What Rachel didn't know was that I had only been allowed to see her after winning a brutal argument with John Skow, the director of Project Trinity. My nar¬colepsy had developed as a result of my work at Trinity, and I wanted professional help to try to understand the accompanying dreams.

First the NSA flew in a shrink from Fort Meade, a pharmacological psychiatrist whose main patient base was technicians trying to cope with chronic stress or depression. He wanted to fill me up with happy pills and find out how to become an internationally published physician like me. Next they brought in a woman, an expert in dealing with the neuroses that develop when people are forced to work for long periods in secrecy. Her knowledge of dream symbolism was limited to 'a little historical reading' during her residency. Like her colleague, she wanted to start me on a regimen of anti-depressants and antipsychotics. What I needed was a psychoanalyst experienced in dream analysis, and the NSA didn't have one.

I called some friends at the UVA Medical School and discovered that Rachel Weiss, the country's preeminent Jungian analyst, was based at the Duke University Medical School, less than fifteen miles from the Trinity building. Skow tried to stop me from seeing her, but in the end I told him he'd have to arrest me to do it, and before he tried that, he'd better call the president, who had appointed me to the project.
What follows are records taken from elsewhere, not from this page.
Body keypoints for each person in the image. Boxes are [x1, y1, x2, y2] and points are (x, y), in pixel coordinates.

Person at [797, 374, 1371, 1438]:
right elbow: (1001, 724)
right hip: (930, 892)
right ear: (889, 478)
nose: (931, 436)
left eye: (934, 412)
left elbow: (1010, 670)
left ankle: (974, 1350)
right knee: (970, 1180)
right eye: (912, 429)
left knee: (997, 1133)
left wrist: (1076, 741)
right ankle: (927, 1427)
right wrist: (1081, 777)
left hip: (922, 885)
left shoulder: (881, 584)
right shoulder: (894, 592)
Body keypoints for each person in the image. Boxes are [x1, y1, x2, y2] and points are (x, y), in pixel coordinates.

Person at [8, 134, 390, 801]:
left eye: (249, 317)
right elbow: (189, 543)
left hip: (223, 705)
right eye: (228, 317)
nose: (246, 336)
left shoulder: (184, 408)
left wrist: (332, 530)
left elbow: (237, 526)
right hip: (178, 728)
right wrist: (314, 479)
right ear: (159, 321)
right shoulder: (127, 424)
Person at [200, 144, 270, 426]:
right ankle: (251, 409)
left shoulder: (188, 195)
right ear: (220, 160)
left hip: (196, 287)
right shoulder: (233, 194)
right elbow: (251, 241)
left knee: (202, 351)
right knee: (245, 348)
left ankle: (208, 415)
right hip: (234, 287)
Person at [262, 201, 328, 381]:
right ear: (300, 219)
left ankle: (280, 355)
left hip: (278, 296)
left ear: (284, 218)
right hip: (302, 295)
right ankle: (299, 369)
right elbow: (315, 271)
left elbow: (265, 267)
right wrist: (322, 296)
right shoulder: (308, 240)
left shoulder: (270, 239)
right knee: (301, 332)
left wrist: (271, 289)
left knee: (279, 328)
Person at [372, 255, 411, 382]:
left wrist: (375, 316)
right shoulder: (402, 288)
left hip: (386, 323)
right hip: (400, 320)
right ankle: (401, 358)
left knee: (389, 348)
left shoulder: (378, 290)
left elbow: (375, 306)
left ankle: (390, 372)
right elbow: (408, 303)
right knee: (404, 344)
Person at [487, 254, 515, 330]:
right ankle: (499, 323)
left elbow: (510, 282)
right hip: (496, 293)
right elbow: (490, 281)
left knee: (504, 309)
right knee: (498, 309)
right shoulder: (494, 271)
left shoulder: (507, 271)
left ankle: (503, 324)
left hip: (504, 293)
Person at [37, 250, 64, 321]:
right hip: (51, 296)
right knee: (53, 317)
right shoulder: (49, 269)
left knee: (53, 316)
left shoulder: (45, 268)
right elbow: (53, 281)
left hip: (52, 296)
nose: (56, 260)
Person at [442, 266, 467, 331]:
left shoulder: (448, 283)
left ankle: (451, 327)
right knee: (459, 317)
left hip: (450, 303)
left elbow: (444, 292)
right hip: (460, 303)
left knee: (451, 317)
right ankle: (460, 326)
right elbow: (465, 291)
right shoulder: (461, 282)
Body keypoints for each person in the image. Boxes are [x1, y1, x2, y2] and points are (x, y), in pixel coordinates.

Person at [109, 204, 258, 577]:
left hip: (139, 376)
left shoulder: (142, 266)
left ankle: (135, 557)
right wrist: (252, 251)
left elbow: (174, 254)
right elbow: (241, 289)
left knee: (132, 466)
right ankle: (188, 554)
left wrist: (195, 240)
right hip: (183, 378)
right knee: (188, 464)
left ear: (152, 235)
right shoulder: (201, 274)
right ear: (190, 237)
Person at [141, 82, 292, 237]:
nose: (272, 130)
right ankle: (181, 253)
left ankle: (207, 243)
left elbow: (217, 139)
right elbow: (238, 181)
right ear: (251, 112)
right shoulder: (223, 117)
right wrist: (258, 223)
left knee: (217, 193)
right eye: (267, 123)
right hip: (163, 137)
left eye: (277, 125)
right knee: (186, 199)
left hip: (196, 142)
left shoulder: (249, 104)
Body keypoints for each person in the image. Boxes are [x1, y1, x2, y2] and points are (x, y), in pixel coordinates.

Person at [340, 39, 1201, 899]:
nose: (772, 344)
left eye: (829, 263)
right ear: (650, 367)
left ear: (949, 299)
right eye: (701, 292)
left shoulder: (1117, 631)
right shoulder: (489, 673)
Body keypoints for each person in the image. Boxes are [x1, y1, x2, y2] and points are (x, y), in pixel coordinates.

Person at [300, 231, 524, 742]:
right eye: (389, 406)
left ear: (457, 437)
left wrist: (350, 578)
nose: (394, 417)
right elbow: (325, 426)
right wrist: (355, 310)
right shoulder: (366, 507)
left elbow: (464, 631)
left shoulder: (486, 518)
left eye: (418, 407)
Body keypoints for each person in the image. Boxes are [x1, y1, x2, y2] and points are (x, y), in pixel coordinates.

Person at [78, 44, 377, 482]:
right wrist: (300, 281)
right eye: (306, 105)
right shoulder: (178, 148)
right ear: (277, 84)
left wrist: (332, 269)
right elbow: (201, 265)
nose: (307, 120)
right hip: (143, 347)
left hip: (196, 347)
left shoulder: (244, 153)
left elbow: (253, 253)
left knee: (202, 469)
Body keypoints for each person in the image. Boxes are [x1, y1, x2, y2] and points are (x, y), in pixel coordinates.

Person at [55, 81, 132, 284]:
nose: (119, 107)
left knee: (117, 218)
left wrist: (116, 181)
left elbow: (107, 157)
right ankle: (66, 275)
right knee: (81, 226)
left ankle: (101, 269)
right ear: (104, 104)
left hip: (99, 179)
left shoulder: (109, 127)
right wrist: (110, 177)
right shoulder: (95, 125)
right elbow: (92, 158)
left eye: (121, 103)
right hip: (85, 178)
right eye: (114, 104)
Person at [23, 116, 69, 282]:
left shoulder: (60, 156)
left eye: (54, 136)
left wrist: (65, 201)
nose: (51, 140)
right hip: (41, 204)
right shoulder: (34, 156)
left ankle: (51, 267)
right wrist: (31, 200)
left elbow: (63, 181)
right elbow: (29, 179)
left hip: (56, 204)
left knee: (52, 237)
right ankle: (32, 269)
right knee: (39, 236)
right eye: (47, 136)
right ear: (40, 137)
'Something's happened,' Rachel said. 'What is it? Have the hallucinations changed again?'

Hallucinations, I thought bitterly. Never dreams.

'Have they intensified? Become more personal? Are you afraid?'

'Andrew Fielding is dead,' I said in a flat voice.

Rachel blinked. 'Who's Andrew Fielding?'

'He was a physicist.'

Her eyes widened. 'Andrew Fielding the physicist is dead?'

It was a measure of Fielding's reputation that a medical doctor who knew little about quantum physics would know his name. But it didn't surprise me. There are six-year-olds who'd heard of 'the White Rabbit.' The man who had largely unraveled the enigma of the dark matter in the universe stood second only to his friend Stephen Hawking in the astrophysical firmament.